Tu auras remarqué que j’adore les axiomes, les dogmes. Ils résument, cadrent, interdisent. La pomme qui tombe ne va pas s’élancer dans les airs comme une danseuse de ballet, parce que sinon c’est le bordel. L’axiome, clairement, posément, nous dit : la pomme tombe. L’axiome prohibe la négociation, l’argutie. L’axiome est reposant. Et cette histoire de burkini – ça crève les yeux – accrédite l’axiome suivant : les hommes adorent interdire aux femmes. Ce qu’il s’agit d’interdire importe peu. Des jupes trop courtes, trop longues, de voter, de lire, de réfléchir, de travailler, de conduire, de ne pas faire des enfants, de faire des nouilles ce soir. Mais surtout, les hommes ressentent l’irrépressible besoin d’interdire aux femmes de regarder les autres hommes. C’est la base de toutes les religions, la base de toutes les sociétés. Si ma femme commence à aguicher à droite à gauche, elle va finir par comprendre que je suis un gros crétin bedonnant, et-elle-va-se-tirer. On peut épicer le tout avec une pincée de coran, un zeste de bible, et faire prendre le tout dans la sauce épaisse et grasse du patriarcat.
 
L’homme est tellement peu sûr de lui qu’il est convaincu que si on appliquait aux relations sentimentales la loi de l’offre et de la demande, la loi du marché lui planterait des cornes, qu’il ne pourrait plus passer le seuil de sa maison. Ce qui est drôle, c’est qu’il a tort. Le problème n’est pas sociologique, il est bêtement statistique. Il y a plus de femmes que d’hommes, et d’un, et la quantité de grosses connes, à mon humble avis, n’est pas significativement inférieur à celle de crétins mal rasés, baignant dans une graisse rance qui – ne sachant plus où se loger - a même attaqué le cerveau, si l’alcool a laissé un peu de place. Autrement dit, il n’y a pas de problème. Et par conséquent, c’est shadockien, il n’y a pas de solutions.
 
Finalement cette peur primale, ce manque de confiance atavique, cette angoisse existentielle, ce fameux Fear Factor, qui nous impose de protéger notre compte Gmail avec un mot de passe long comme une phrase de Proust, ce même Fear Factor en arrive à pousser des maires à interdire à des femmes de se balader sur la plage en tenue de plongeur, alors que personne n’a jamais interdit à un coiffeur de se vêtir en cosmonaute pour te couper les cheveux. Mais qui te dit que ce costume débile ne cache pas une ceinture d’explosif ?

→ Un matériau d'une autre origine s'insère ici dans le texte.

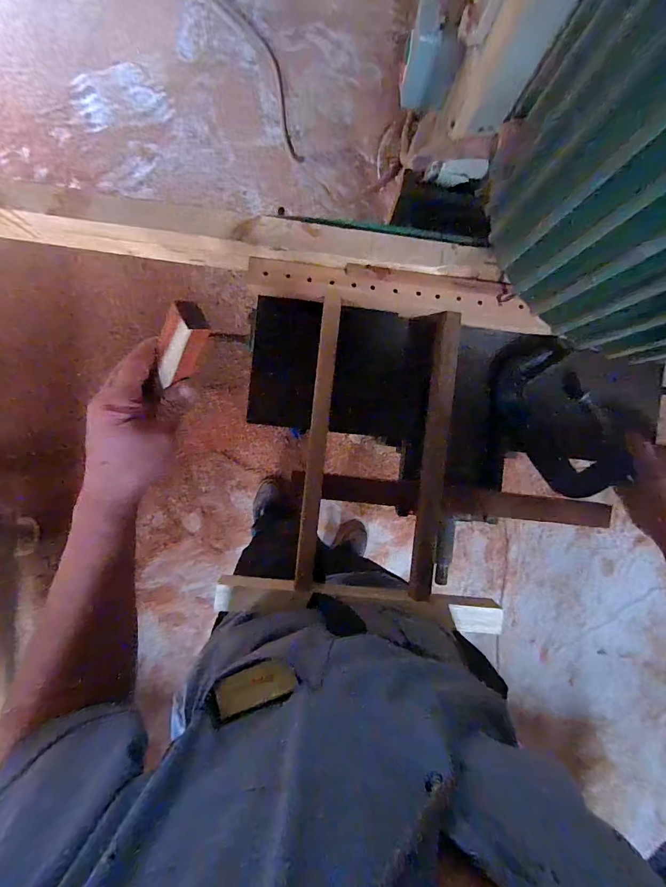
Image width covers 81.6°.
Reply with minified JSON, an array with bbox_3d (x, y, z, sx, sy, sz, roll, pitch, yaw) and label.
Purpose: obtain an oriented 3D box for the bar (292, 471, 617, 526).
[{"bbox_3d":[0.145,0.072,0.500,0.401,0.025,0.035,5,92,6],"label":"bar"}]

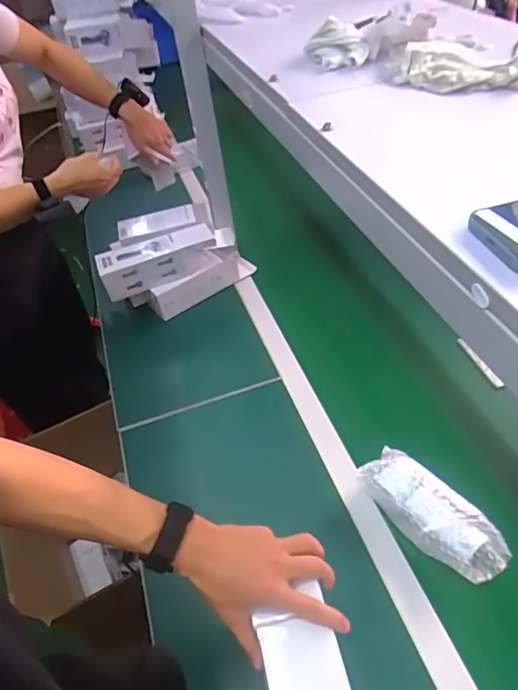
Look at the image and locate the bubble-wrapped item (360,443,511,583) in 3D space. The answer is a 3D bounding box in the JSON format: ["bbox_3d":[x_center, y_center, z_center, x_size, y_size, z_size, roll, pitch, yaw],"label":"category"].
[{"bbox_3d":[0.230,0.234,0.681,0.080,0.081,0.199,-36,52,-26],"label":"bubble-wrapped item"}]

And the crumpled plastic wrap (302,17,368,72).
[{"bbox_3d":[0.108,-0.415,0.689,0.077,0.040,0.084,-11,45,-4],"label":"crumpled plastic wrap"}]

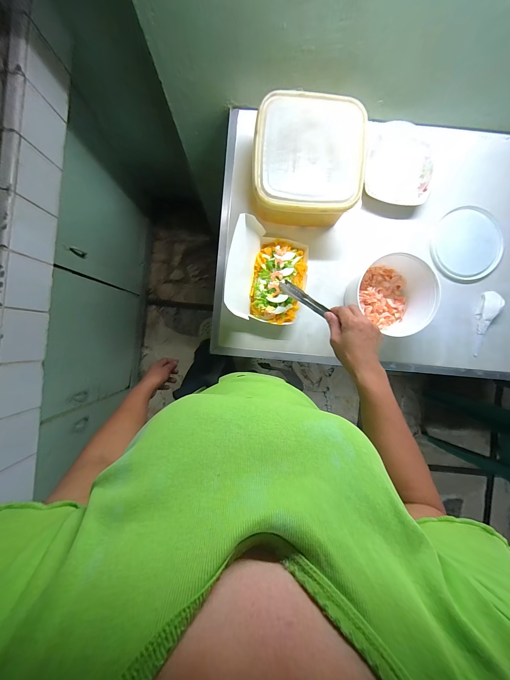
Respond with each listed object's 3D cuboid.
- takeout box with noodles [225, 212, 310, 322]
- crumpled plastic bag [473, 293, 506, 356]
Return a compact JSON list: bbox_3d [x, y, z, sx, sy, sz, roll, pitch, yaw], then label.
[{"bbox_3d":[0.031,-0.130,0.499,0.156,0.115,0.179,8,92,-2],"label":"takeout box with noodles"},{"bbox_3d":[0.525,-0.039,0.575,0.036,0.023,0.148,21,91,-2],"label":"crumpled plastic bag"}]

Encore une fois, sous tes yeux ébahis, je viens d’éclaircir ce nouvel imbroglio avec l’aisance d’un Usain Bolt sur les dernières foulées d’un cent mètres.
Quand j’y pense, cette histoire de burkini me chiffonne. On parle ici, j’ai compris, de l’identité française. Je me disais l’autre soir que si – un jour – un de mes petits-enfants, qui par hasard, n’aurait pas la même couleur de peau que moi, venait me parler de Mauriac ou de Zweig, je crois bien qu’il ferait parti de mon clan, de ma tribu, de moi. Je propose donc une nouvelle définition de l’identité, après le droit du sang et le droit du sol, je propose le droit du livre. Tu n’as lu ni Garcia Marquez ni Jorge Amado ? Tu vires.
Si tu crois que je vais t’embrasser parce que tu viens d’acheter le dernier Echenoz, tu te fourres le doigt dans l’œil.